Thursday, November 3, 2016

While You Weren't Looking: The Republican Party Was Hijacked by White Nationalists.

I'd feel for you if it weren't so contemptible. You're down to suppressing black vote and building walls. What happened? (You know.)

A Mississippi black church firebombed with "Vote Trump" spray-painted.

A black church burned in Mississippi would seem an isolated incident in this political season if it weren't incontrovertibly tied to a white nationalist surge across the country.

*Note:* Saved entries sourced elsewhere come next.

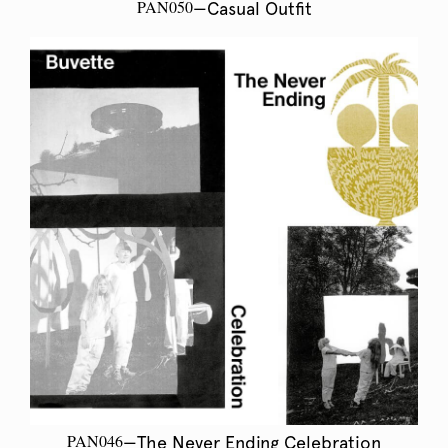
PAN050
—Casual Outfit
PAN046
—The Never Ending Celebration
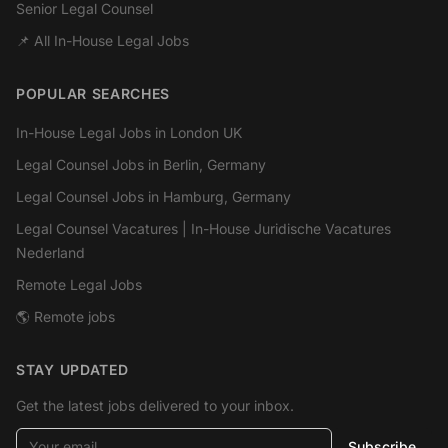
Senior Legal Counsel
📌 All In-House Legal Jobs
POPULAR SEARCHES
In-House Legal Jobs in London UK
Legal Counsel Jobs in Berlin, Germany
Legal Counsel Jobs in Hamburg, Germany
Legal Counsel Vacatures | In-House Juridische Vacatures
Nederland
Remote Legal Jobs
🌎 Remote jobs
STAY UPDATED
Get the latest jobs delivered to your inbox.
Your email
Subscribe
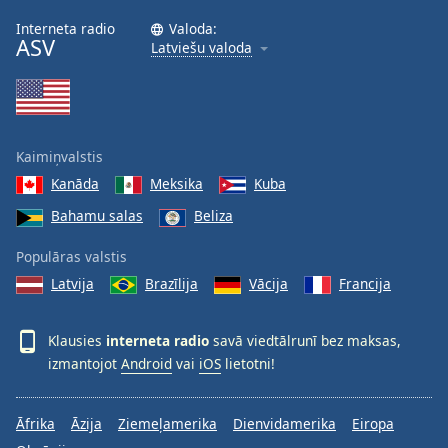
Interneta radio
Valoda:
ASV
Latviešu valoda
Kaimiņvalstis
Kanāda
Meksika
Kuba
Bahamu salas
Beliza
Populāras valstis
Latvija
Brazīlija
Vācija
Francija
Klausies
interneta radio
savā viedtālrunī bez maksas,
izmantojot
Android
vai
iOS
lietotni!
Āfrika
Āzija
Ziemeļamerika
Dienvidamerika
Eiropa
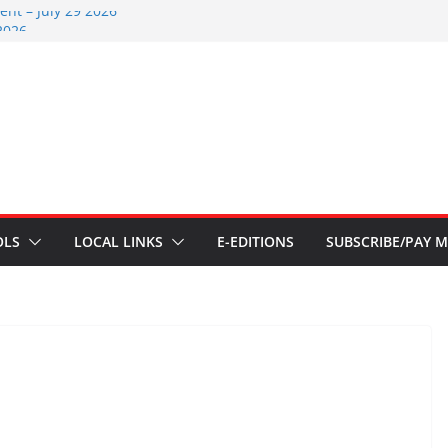
nt – July 29 2026
2026
nts – July 1
ents – June 3 2026
ents – Aug 6 2026
OLS
LOCAL LINKS
E-EDITIONS
SUBSCRIBE/PAY M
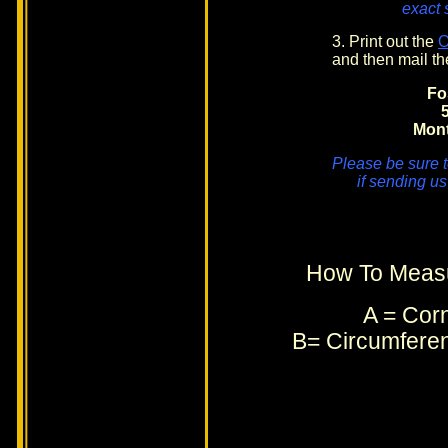
exact 
3. Print out the
and then mail th
Fo
Mon
Please be sure t
if sending us
How To Measu
A = Corn
B= Circumferen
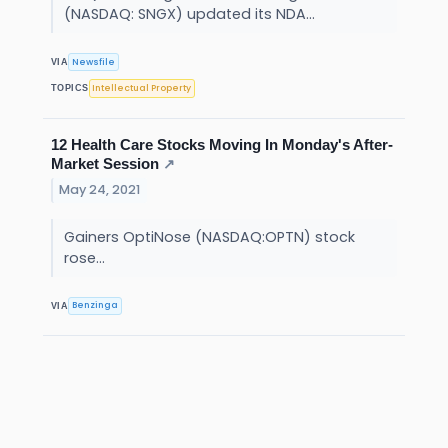
(NASDAQ: SNGX) updated its NDA...
Newsfile
VIA
Intellectual Property
TOPICS
12 Health Care Stocks Moving In Monday's After-
Market Session
↗
May 24, 2021
Gainers OptiNose (NASDAQ:OPTN) stock
rose...
Benzinga
VIA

Very disconcerting are the efforts to suppress African-American and minority votes in so many red states. In a Tweet, Slate political writer Jamelle Bouie laments:


The evidence is everywhere.
Sensing a pattern here? Oddly the Trump campaign has been boasting of "voter suppression" as a campaign tool, and white nationalists are gearing up for voter intimidation and poll-watching tactics to suppress minority voting in order to help Donald Trump.
Politico reports that a motley crew of alt-right and militia groups, Ku Klux Klan members, and Neo-Nazis are all planning to come out in droves on November 8 to suppress the minority vote and “monitor” the democratic process. “The possibility of violence on or around Election Day is very real,” Mark Potok of the Southern Poverty Law Center told Politico. “Donald Trump has been telling his supporters for weeks and weeks and weeks now that they are about to have the election stolen from them by evil forces on behalf of the elites.” Politico reports that the list of organizations plotting Election Day efforts includes—but is not limited to—the American Freedom Party, a white-nationalist group; various factions of the K.K.K.; the National Socialist Movement; and the vigilante militia group, the Oath Keepers.
This is not happening in a vacuum. Sure, Republican efforts have ramped up in recent years as minority voters become major demographic threats to GOP chances. But the all-out nature of the struggle to "make America white again" has been a major undercurrent of the Trump ascendancy. When this election cycle is over and the Republican Party undergoes a reckoning -- similar to what they underwent after 2012 -- it will have to wonder what's left of the party and wither it will go in the future, if it even has a future.